TEXT
The difficulty of being seen and heard as an authentic person.

There’s an interesting – and somewhat paradoxical – psychological principle which is that THE MORE WE BECOME OURSELVES, THE LESS LIKELY WE ARE TO BE UNDERSTOOD BY OTHER PEOPLE.  That may sound a little grim, but there’s a lot of truth in it.

By way of an example, I’m a male.  In a very basic sense, I have NO idea what it’s like to be a female.  I can empathize with females, I can understand their political, emotional and social issues, I can be a strong supporter of feminism.  But I can’t understand, on a primal level, what it’s like to be a female.  There’s a whole slew of experiences in there – growing breasts, having your first period, prom dates, motherhood, etc. – that just aren’t a part of my being-in-the-world or my personal history.

I can take that up a notch and say that I’m an American male.  So I would definitely NOT understand what it’s like to be an Indonesian female.  Or I could say that I’m an older American male, so I would really, really not understand what it’s like to be a young Indonesian female.

The more different we are, the less we understand each other.

There’s also a very natural human drive called individuation, where we want to become separate, unique individuals.  We see it most clearly in adolescents.  For the first ten years of their lives they’ve been nothing more than extensions of their parents and their families.  Suddenly, as puberty approaches, they want to dress differently, act differently, and explore new ways of thinking.  They are compelled to differentiate themselves from their parents and if that means they get a neon nose ring to prove they’re different, so be it.

EXCERPTED RECORDS
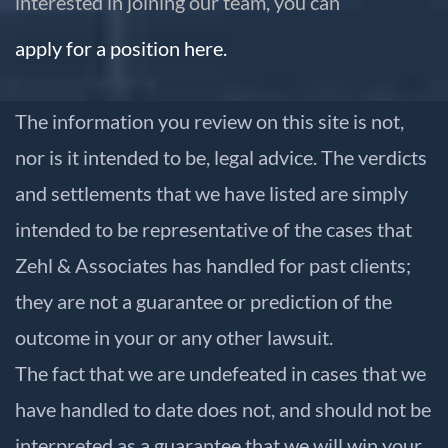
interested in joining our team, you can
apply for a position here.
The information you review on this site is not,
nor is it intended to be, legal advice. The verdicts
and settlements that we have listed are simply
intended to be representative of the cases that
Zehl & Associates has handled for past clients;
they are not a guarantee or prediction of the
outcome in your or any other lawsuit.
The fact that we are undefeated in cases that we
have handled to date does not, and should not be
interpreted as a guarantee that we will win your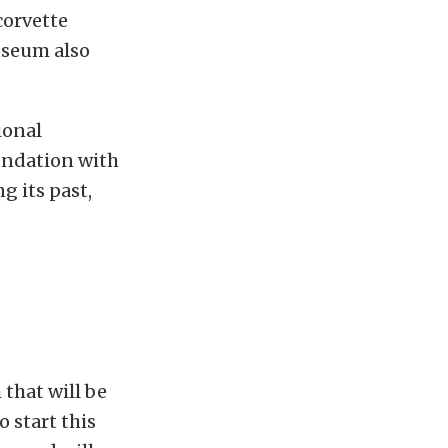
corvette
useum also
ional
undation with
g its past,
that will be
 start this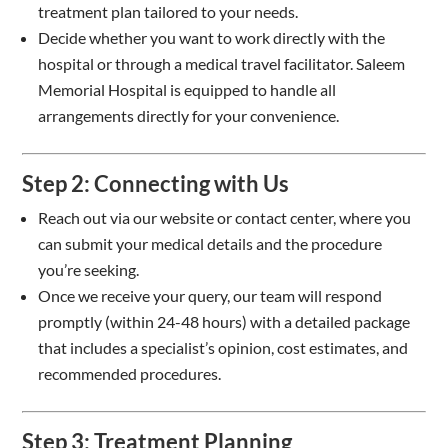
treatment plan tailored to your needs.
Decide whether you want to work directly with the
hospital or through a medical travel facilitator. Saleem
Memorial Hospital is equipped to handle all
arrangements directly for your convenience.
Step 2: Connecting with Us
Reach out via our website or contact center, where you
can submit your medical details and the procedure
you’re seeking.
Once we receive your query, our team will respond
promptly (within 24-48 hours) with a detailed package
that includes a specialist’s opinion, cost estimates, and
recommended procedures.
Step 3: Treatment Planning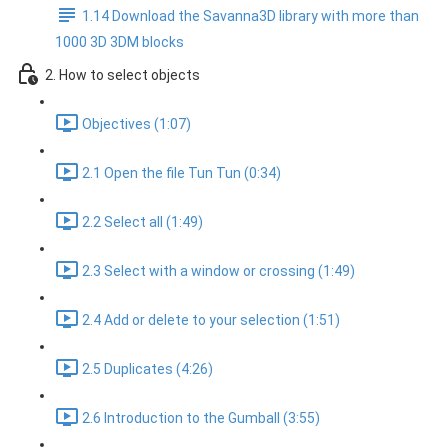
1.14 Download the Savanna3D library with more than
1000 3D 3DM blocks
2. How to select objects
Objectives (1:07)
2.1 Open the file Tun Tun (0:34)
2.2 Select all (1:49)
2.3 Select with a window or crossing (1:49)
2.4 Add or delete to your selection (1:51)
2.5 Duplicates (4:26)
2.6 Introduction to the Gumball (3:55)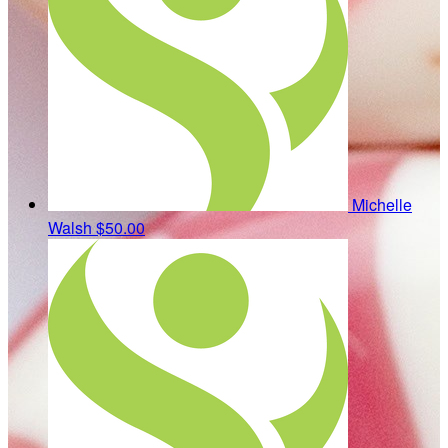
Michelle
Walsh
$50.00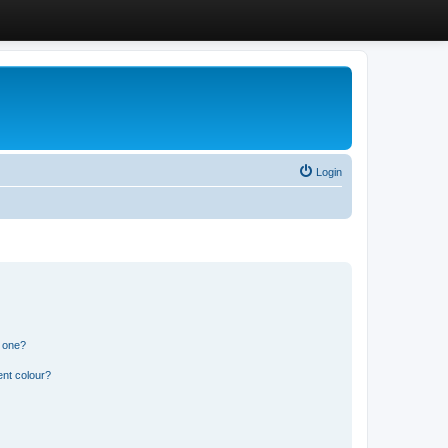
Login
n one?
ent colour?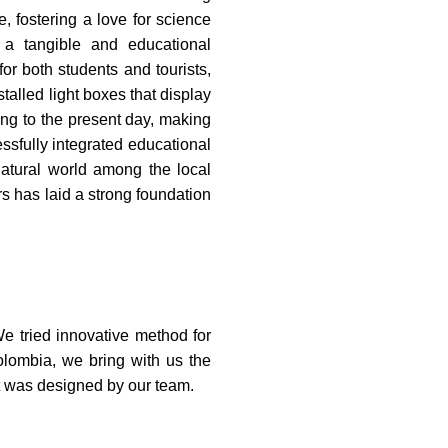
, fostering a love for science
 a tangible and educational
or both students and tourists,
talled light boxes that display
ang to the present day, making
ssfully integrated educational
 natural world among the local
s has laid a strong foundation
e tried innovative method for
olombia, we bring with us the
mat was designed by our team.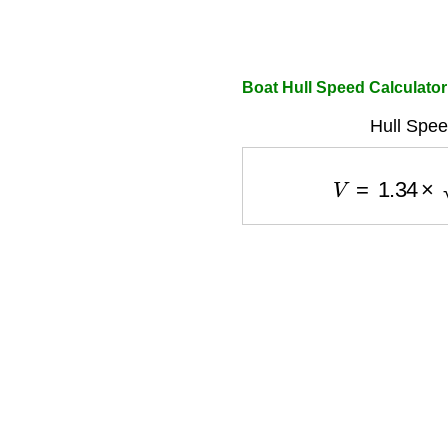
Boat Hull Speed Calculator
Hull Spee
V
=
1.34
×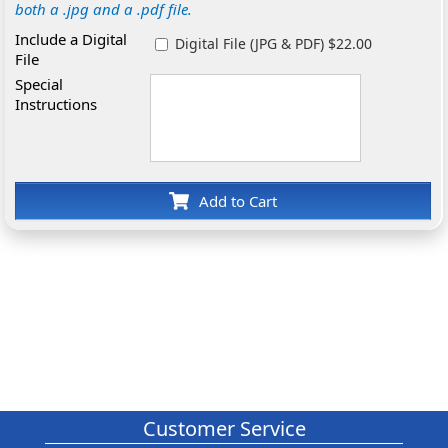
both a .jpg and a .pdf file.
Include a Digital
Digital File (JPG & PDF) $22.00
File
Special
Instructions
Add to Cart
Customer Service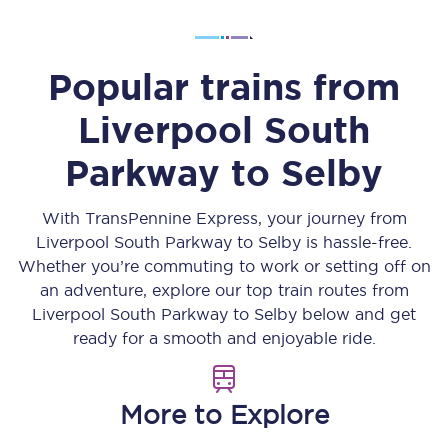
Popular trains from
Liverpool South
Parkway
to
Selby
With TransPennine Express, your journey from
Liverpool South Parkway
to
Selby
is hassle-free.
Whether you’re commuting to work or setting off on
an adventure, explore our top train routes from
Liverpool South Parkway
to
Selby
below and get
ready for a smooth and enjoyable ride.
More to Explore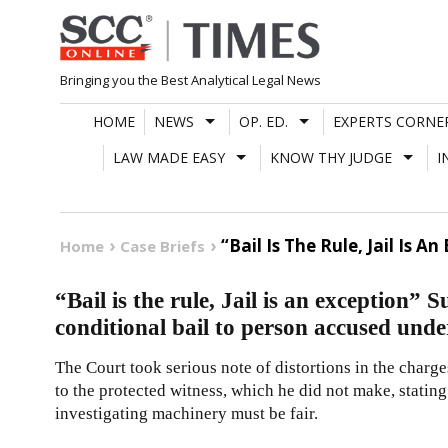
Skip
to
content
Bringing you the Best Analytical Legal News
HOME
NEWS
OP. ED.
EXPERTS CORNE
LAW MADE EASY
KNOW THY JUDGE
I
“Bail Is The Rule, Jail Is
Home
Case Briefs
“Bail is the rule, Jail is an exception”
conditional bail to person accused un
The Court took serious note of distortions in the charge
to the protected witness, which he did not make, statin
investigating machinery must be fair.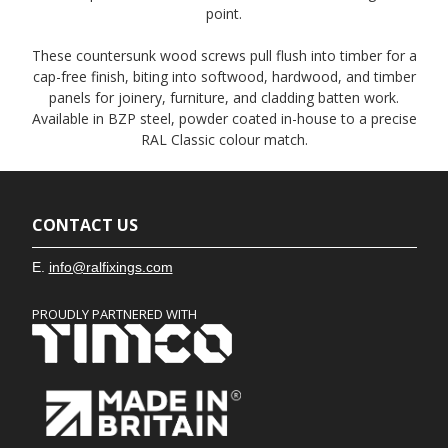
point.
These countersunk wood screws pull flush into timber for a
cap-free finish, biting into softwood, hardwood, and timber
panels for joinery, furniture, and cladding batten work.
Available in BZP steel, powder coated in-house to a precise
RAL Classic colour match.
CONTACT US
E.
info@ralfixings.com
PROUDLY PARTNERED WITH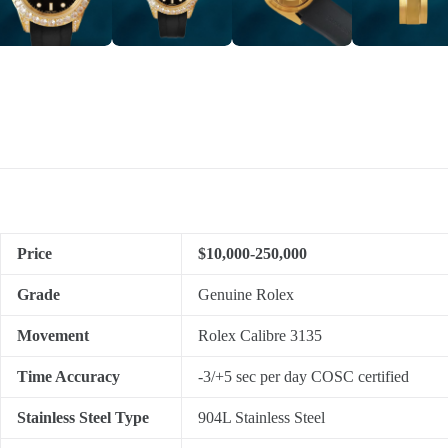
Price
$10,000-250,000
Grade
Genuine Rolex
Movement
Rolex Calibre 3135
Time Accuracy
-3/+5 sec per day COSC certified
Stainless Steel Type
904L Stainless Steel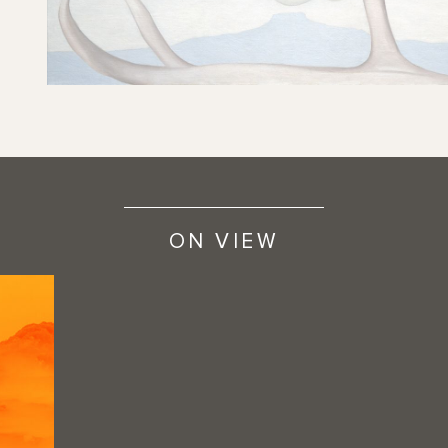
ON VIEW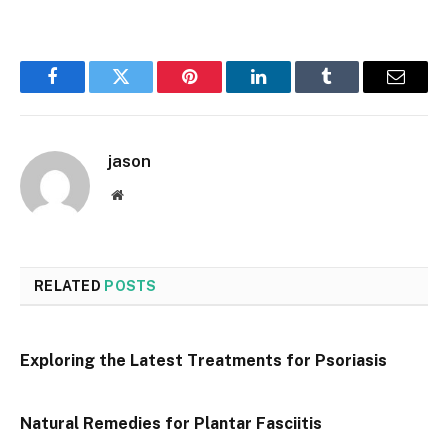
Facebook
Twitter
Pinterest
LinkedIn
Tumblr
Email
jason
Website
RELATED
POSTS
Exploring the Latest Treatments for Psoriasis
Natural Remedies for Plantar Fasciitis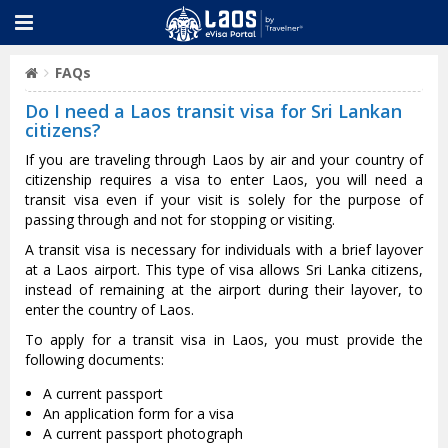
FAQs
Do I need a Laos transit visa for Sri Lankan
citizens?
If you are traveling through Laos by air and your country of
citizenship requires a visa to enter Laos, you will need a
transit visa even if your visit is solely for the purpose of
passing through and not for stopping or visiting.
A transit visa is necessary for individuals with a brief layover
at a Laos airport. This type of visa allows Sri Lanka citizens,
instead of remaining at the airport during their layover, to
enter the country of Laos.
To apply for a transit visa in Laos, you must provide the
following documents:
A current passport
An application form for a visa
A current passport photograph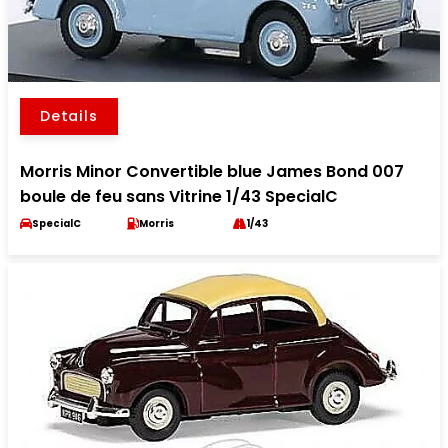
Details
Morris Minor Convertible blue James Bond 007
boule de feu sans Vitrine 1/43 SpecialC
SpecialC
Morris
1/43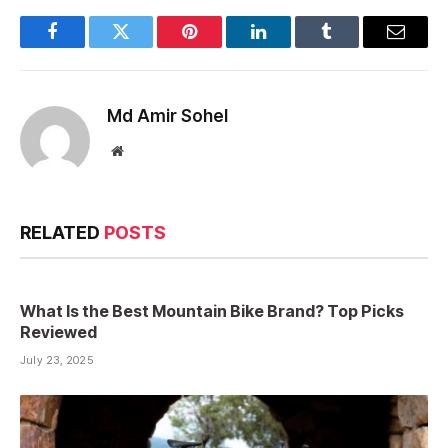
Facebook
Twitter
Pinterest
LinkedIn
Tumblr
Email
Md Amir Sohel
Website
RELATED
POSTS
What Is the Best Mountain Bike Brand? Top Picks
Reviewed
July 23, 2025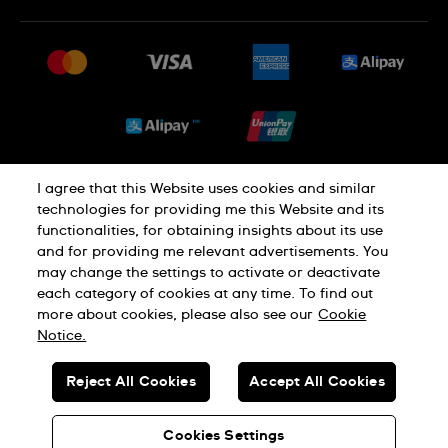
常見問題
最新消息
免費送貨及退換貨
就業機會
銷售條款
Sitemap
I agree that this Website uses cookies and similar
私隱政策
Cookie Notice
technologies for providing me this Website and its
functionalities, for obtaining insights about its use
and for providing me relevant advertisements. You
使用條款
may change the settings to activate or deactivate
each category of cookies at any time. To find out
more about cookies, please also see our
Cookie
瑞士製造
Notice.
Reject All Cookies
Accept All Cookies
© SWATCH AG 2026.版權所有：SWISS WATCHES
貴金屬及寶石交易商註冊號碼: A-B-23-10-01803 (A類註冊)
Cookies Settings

REQUEST 1
List the female experiences that the text on being seen as an authentic person names as examples between its dashes.
REQUEST 2
Echo the passage from the text on being seen as an authentic person between "The difficulty of" and "my personal history.", inclusive.

RESPONSE BOX 1
growing breasts, having your first period, prom dates, motherhood

RESPONSE BOX 2
The difficulty of being seen and heard as an authentic person.

There’s an interesting – and somewhat paradoxical – psychological principle which is that THE MORE WE BECOME OURSELVES, THE LESS LIKELY WE ARE TO BE UNDERSTOOD BY OTHER PEOPLE.  That may sound a little grim, but there’s a lot of truth in it.

By way of an example, I’m a male.  In a very basic sense, I have NO idea what it’s like to be a female.  I can empathize with females, I can understand their political, emotional and social issues, I can be a strong supporter of feminism.  But I can’t understand, on a primal level, what it’s like to be a female.  There’s a whole slew of experiences in there – growing breasts, having your first period, prom dates, motherhood, etc. – that just aren’t a part of my being-in-the-world or my personal history.